The National Institute of Statistics and Geography reported that 73 percent of the Mexican population reported to have a mobile phone and from that universe, 76 percent reported to own a smartphone. In other words, only 55.9 percent of Mexicans own a device capable of using broadband services.
According to the Federal Telecommunications Institute, by the end of 2016, there were 111 million mobile subscriptions - in a country of 120 million inhabitants - from which 84 percent pertain to prepaid plans and only 16 percent to post-pay/contract plans. Moreover, from all the mobile subscriptions, 75 million were connected to broadband services. In other words, the overall mobile network teledensity is 91 subscriptions for every 100 inhabitants and, when talking specifically of broadband, the teledensity is 61 broadband subscriptions for every 100 inhabitants.

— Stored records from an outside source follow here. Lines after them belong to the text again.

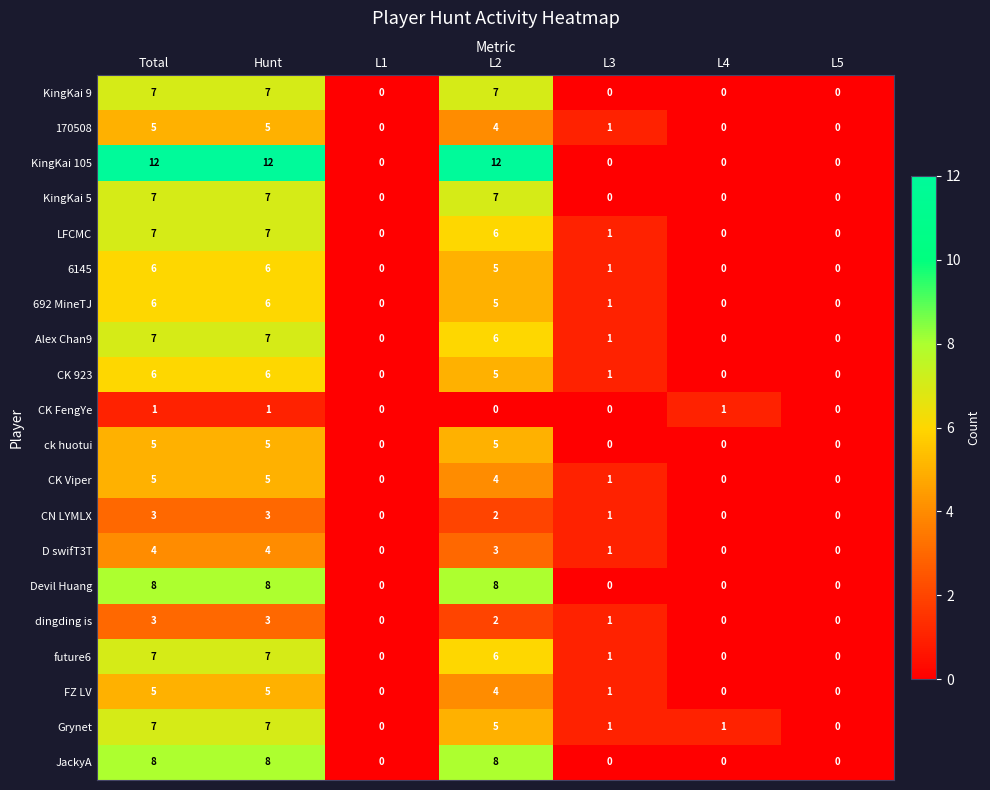

The value of CK FengYe at L3 is -1. True or false?

False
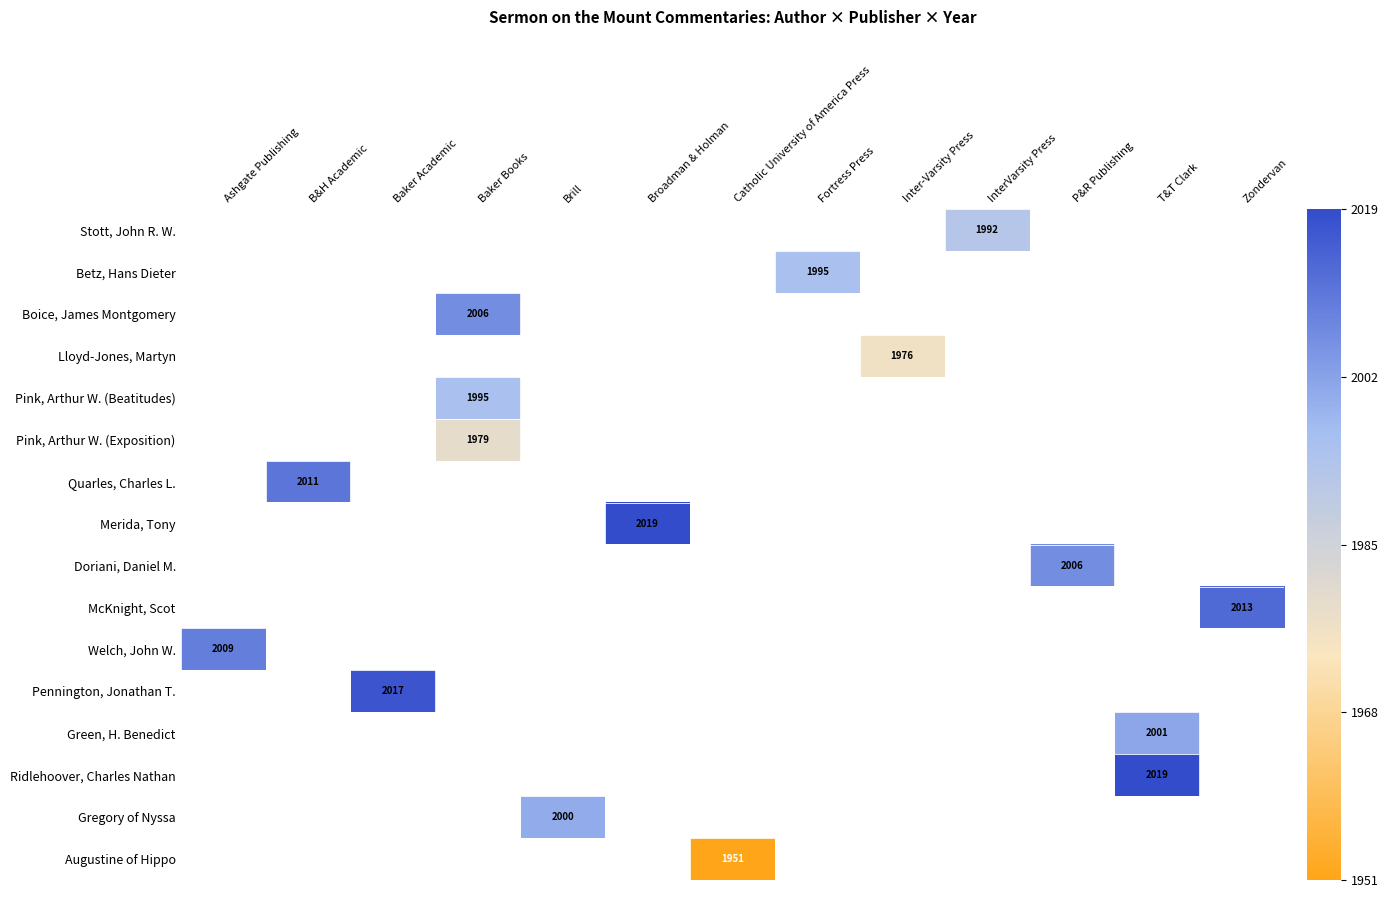

Is the value of Green, H. Benedict at Baker Academic greater than the value of Ridlehoover, Charles Nathan at Broadman & Holman?

No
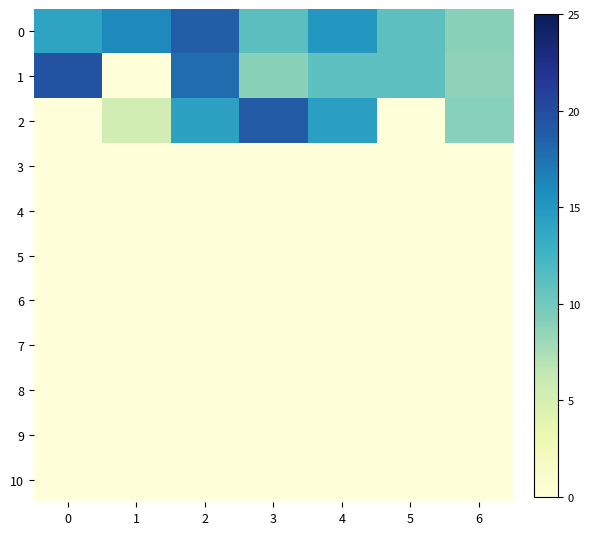

Which series has the largest range (max minus min)?

1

However, the previous information should be contrasted with other data: Mexico has a dishomogeneous population; the distribution of wealth is unequal. For example, the mobile phone teledensity in Mexico City and the northern states of Baja California and Nuevo León is of 126, 118, and 111 subscriptions respectively for every 100 people. However, in the southern states of Chiapas and Oaxaca, the teledensity was 59 and 54 mobile subscriptions for every 100 people. Regarding the broadband teledensity, there are similar patterns: whereas, according to the Federal Telecommunications Institute 2016 Statistical Yearbook, in Mexico City there were 97 broadband subscriptions for every 100 people, in Chiapas, there were only 28 broadband subscriptions for every 100 people.